The mid-nineteenth century saw the launch of many cheap, mostly short-lived periodicals in London, and Bennett contributed small illustrations to several, although it is difficult to identify some of his work because he didn't always sign them with his distinctive "CHB" monogram.
Lightsome and the Little Golden Lady (1866) also begins with a family dedication in which Charles thanks "my dear Charley" (by now 16) who had written down the story from his father's telling, a task which had given them both much enjoyment.
In Shadow and Substance (1860), Charles Bennett and Robert Barnabas Brough (with whom he had collaborated on the 1854 edition of Punch and Judy) describe a fictional magic lantern which they call the eidolograph.

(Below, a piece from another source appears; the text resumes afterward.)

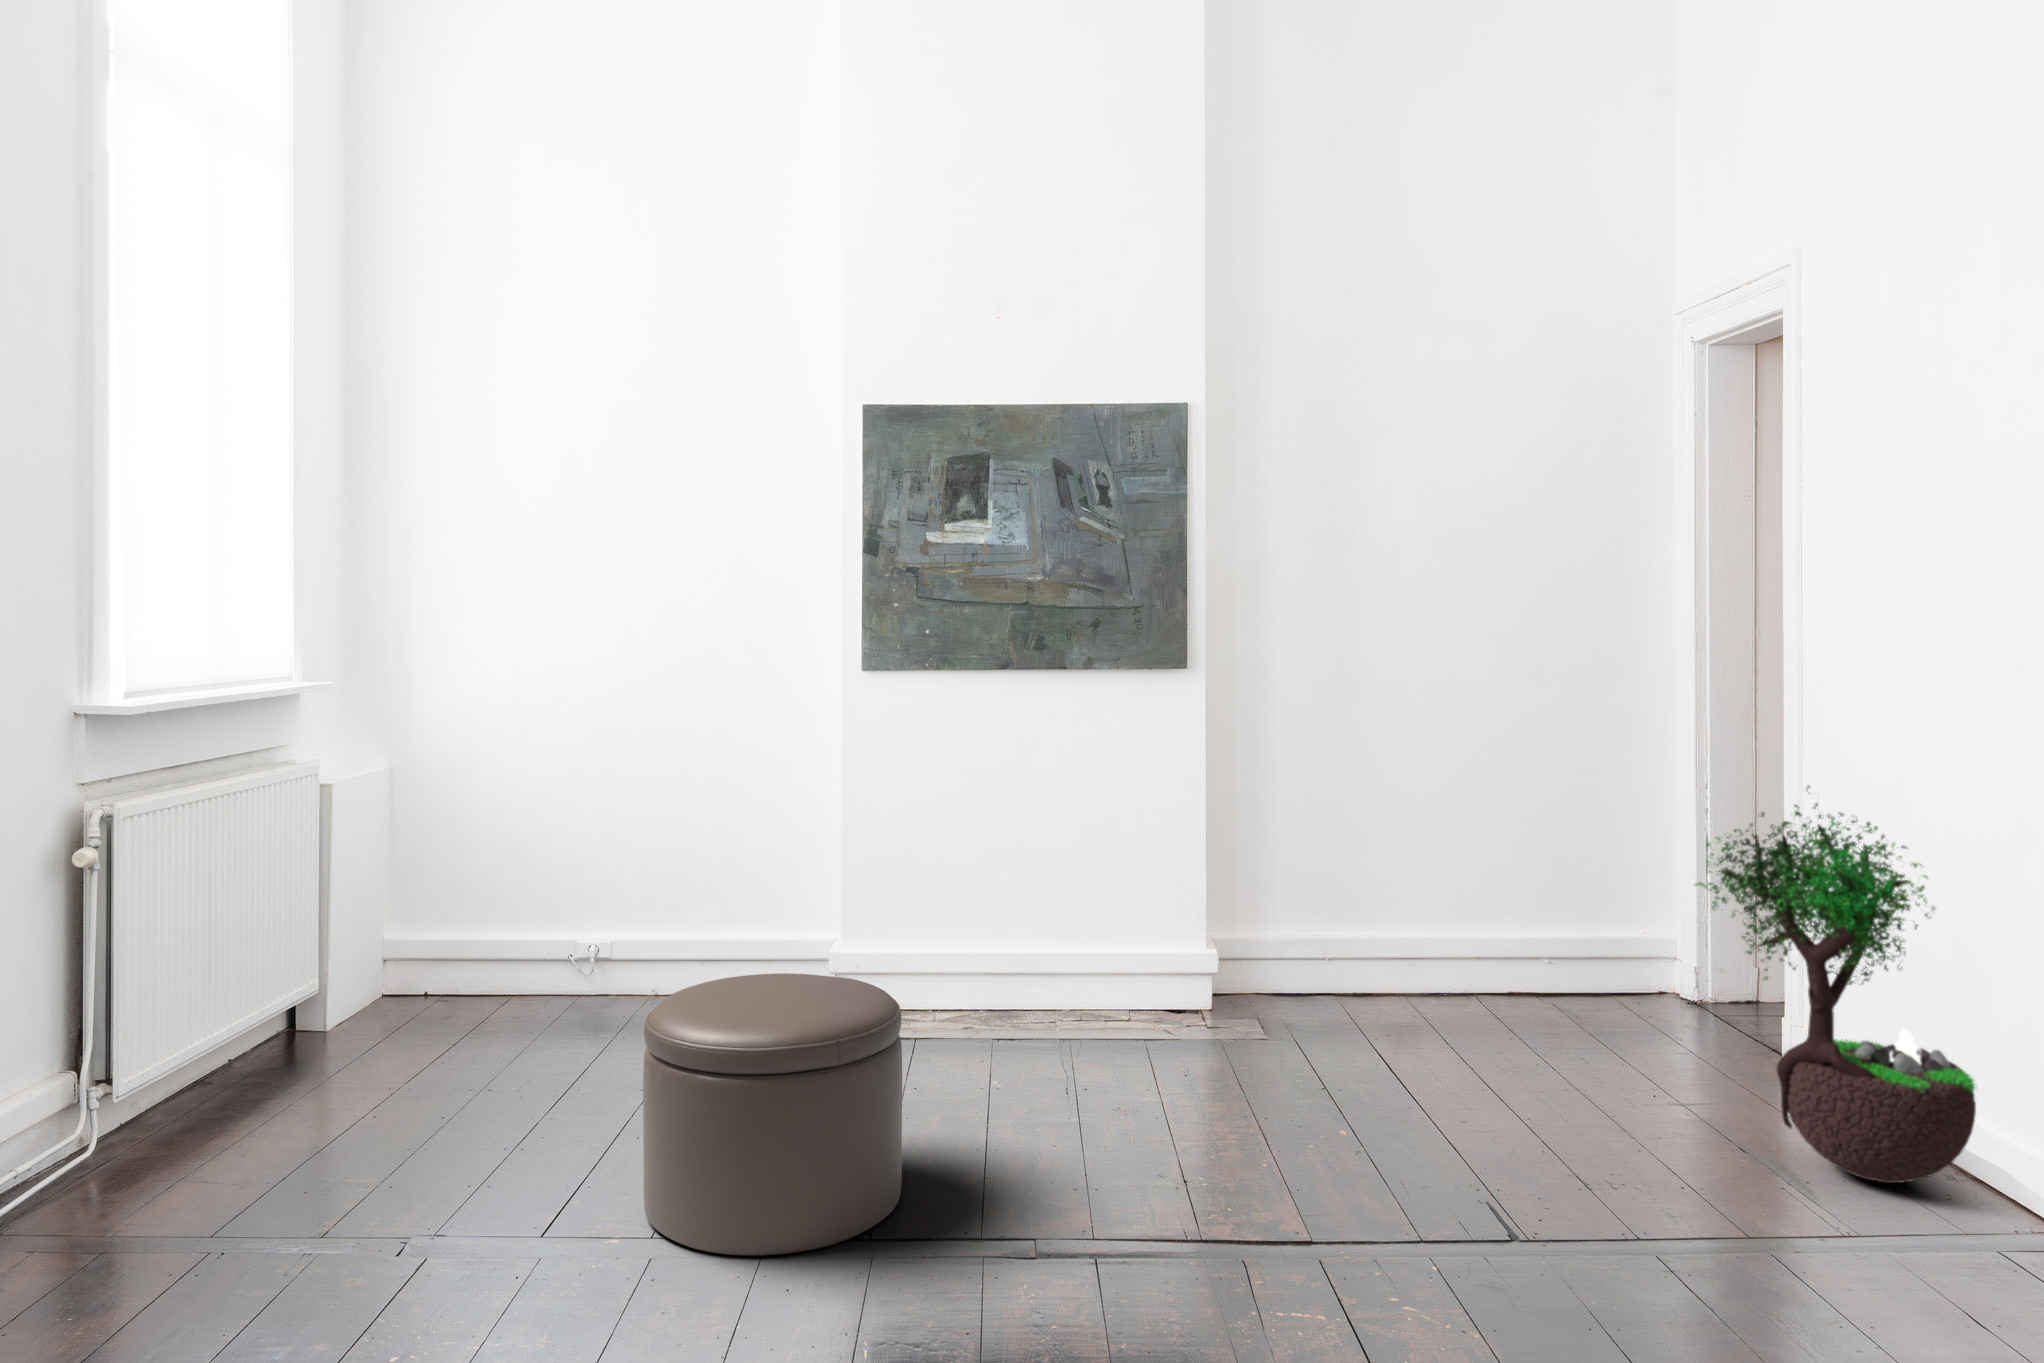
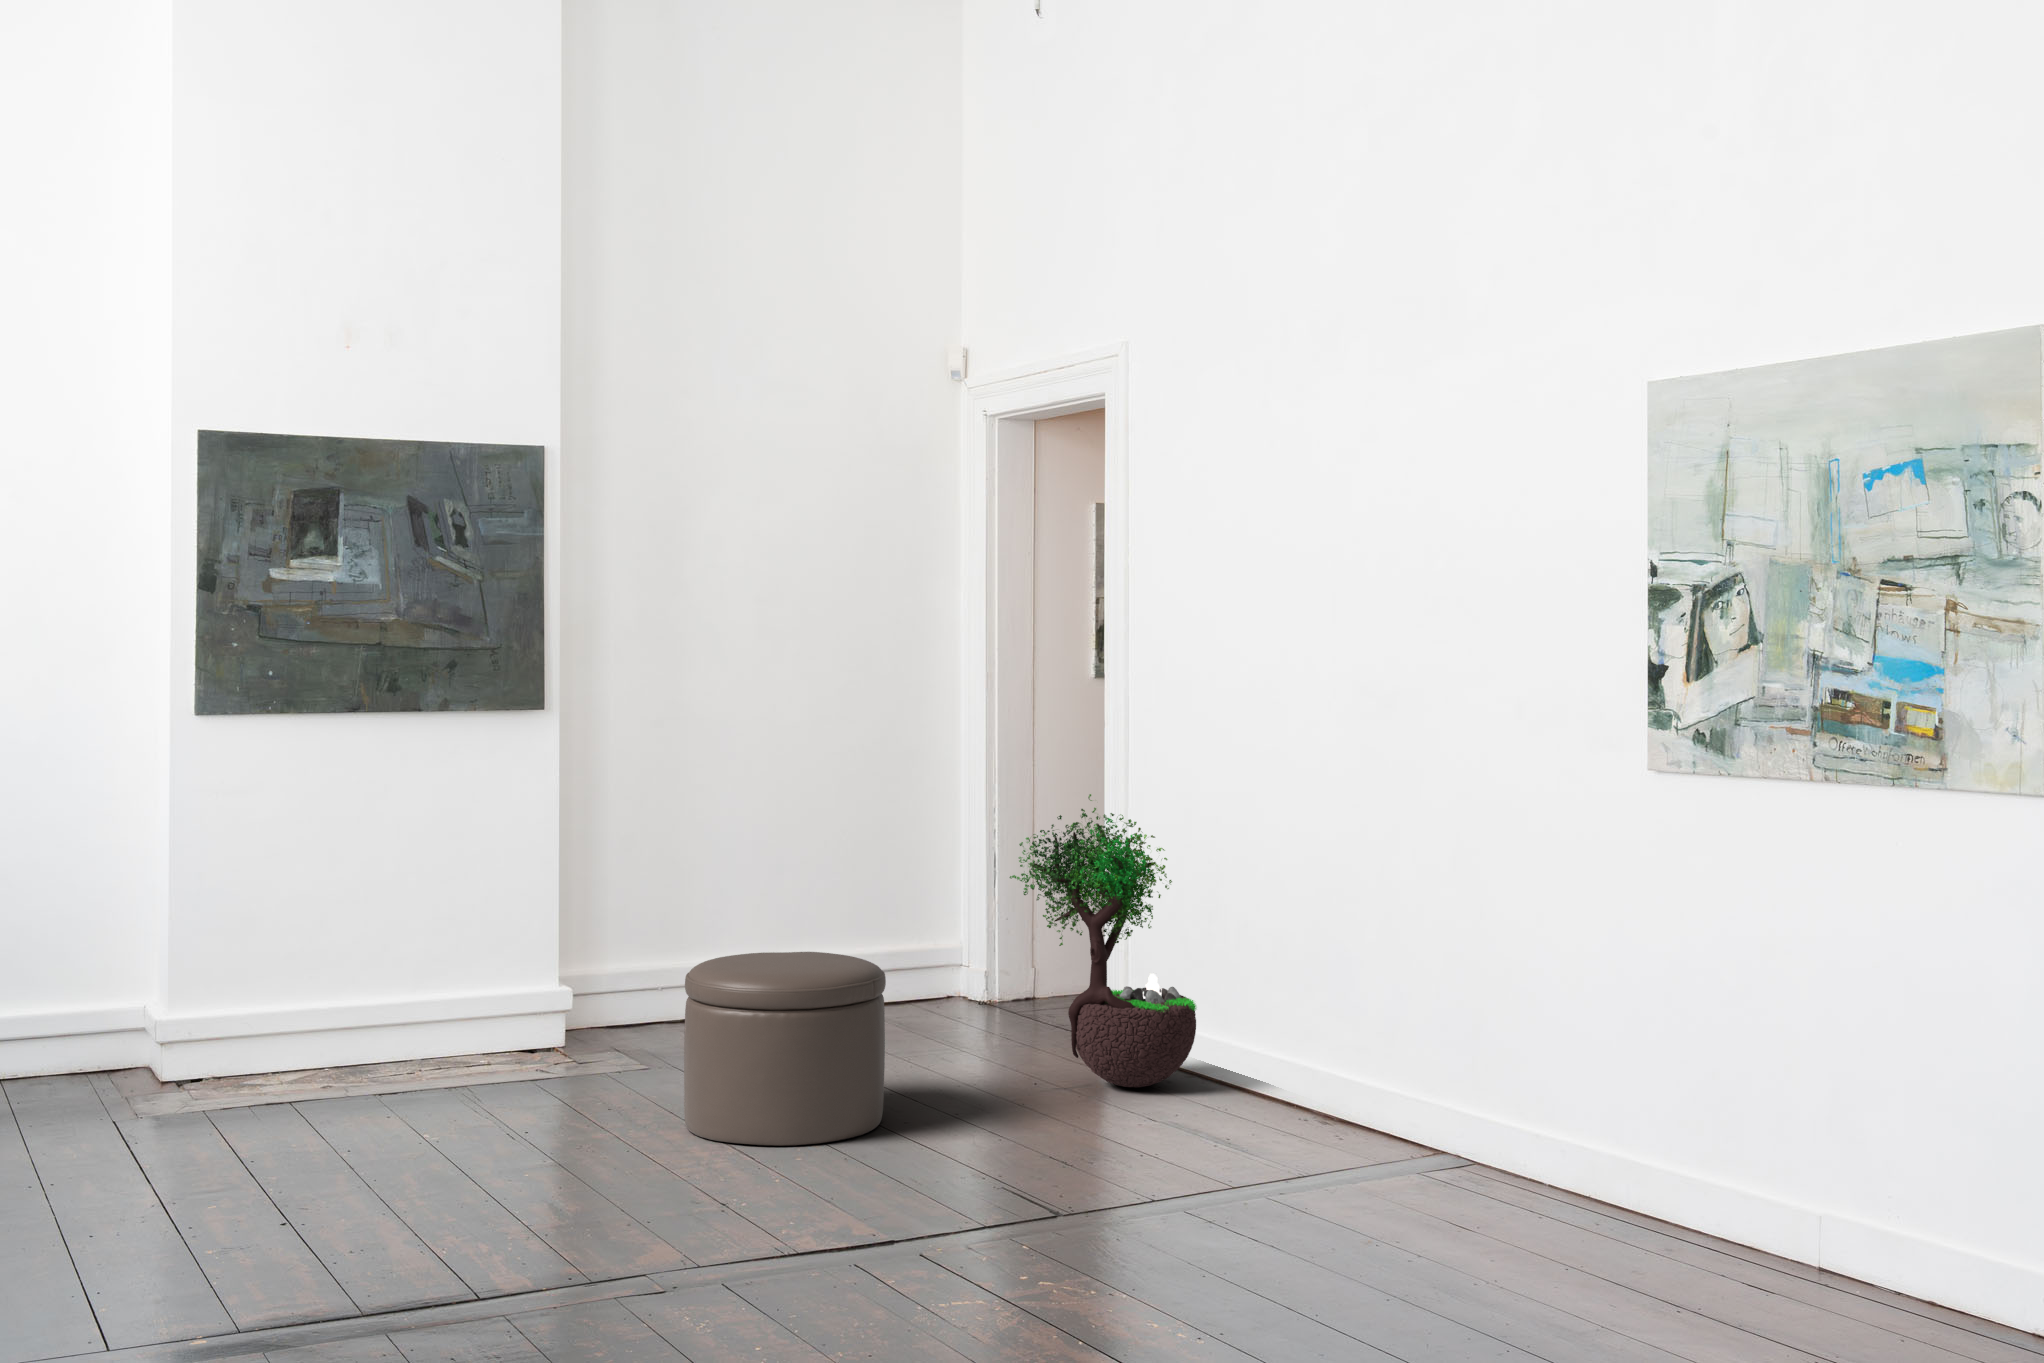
ottoman: present [643,973,902,1256] -> present [684,952,886,1145]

First published in 1857, it has reappeared many times, most recently in 1978, with a French translation in 1979 (Le renard qui avait la queue coupée et autres fables adaptées et dessinées par Bennett).
Towards the end of the 1850s, Charles Bennett prepared an illustrated version of Bunyan's Pilgrim's Progress, for which he produced more than 120 drawings, including sparely drawn caricatures of all the characters.
He cautioned against imaginative freedom at the cost of beauty of form and pointed to a strong German element in Bunyan, which should be expressed by a tendency to the grotesque.
Francis Quarles was a seventeenth century poet who was a cupbearer to the future Queen Elizabeth and subsequently secretary to James Usher, the primate of all Ireland, who was best known for his biblical chronology which claimed to establish the date of creation as the night preceding Sunday, 23 October 4004 BC.
Quarles' Emblems (originally published in 1635) consisted of a series of paraphrases from the Bible expressed in ornate and metaphorical language, each concluding with an epigram of four lines.
Co-authored with John Hollingshead, the book brings together sketches from The Cornhill Magazine, "designed to exhibit faithful delineations of physiognomies characteristic of different classes of LONDON PEOPLE as they appear, not aiming at humorous exaggeration on the one hand or ideal grace on the other.
In a discussion of recurring nightmares, Shirley Brooks’ was swimming in a sea of butter, while Charles Bennett described how he had to tie up a parcel but was unable to find a piece of string the right length, despite cutting a hundred bits.
Shirley Brooks visited him on 31 March, recording in his diary: "Went off to enquire about Bennett, who has just got into a new house in the Kentish Town wilds ... Never having been in the region, I managed to forget the directions of the map and found myself in the Holloway Road, but soon worked my way round to the spot, which is pleasant enough.
The published appeal, over the names of Charles Kingsley, Mark Lemon and John Everett Millais as well as Brooks himself, was distributed widely and appeared as a letter in the Times.
There is no record of the total amount raised for his family, but by the time of the 1871 census Elizabeth (who described herself as an "Annuitand") and the children were living in Gainford Road, Kentish Town.
In the History of Punch, M H Spielmann reports that, in the words of Augustus Sala, Charles Bennett was "sober, industrious, and upright, and scarcely a Bohemian; but throughout his short life he was ‘Murad the unlucky'."
A fuller description of his nature appeared nearly thirty years after his death in The Magazine of Art (1895), where M H Spielmann described him as "one of the best known, and most keenly appreciated amongst the humorous artists of the century."
Spielmann asserted that his nature "was largely made up of that love & pity, of that breadth of sympathy and depth of emotion which are to be found in the heart of all true humourists.
He was, moreover, a man of deep religious thought, profoundly moved by the love of children; and accordingly religion and childhood inspired much of his art and produced most of his happiest works.
The strength of the man’s nature, too, declared itself in its technique, which, however halting at the beginning, was always firm in touch and resolute in design; and to these qualities he owes it that we forgive much of the obvious lack of training with which his earlier work was tainted."
The same Magazine of Art article asserts that "most of the roads of Kent knew him as a familiar figure, and Canterbury, Ashford & Maidstone were his constant goal when he started, knapsack on back, with no other companion than his sketchbook, pipe & stick."
Opinions of his work vary, from those who consider Charles Bennett to have been among the leading illustrators of the 19th century to other critics who found his drawings outdated and over-characterised.
It is clear, however, from the few written observations that survive, that he was affectionately respected by colleagues and revelled in his family life, telling stories to his children and illustrating them for publication.
He combined an earnest single-mindedness in his work with a cheerful and sympathetic manner, which justified the assertion in the Punch obituary that Charles Bennett was "one of the kindliest and gentlest of our associates, the power of whose hand was equalled by the goodness of his heart."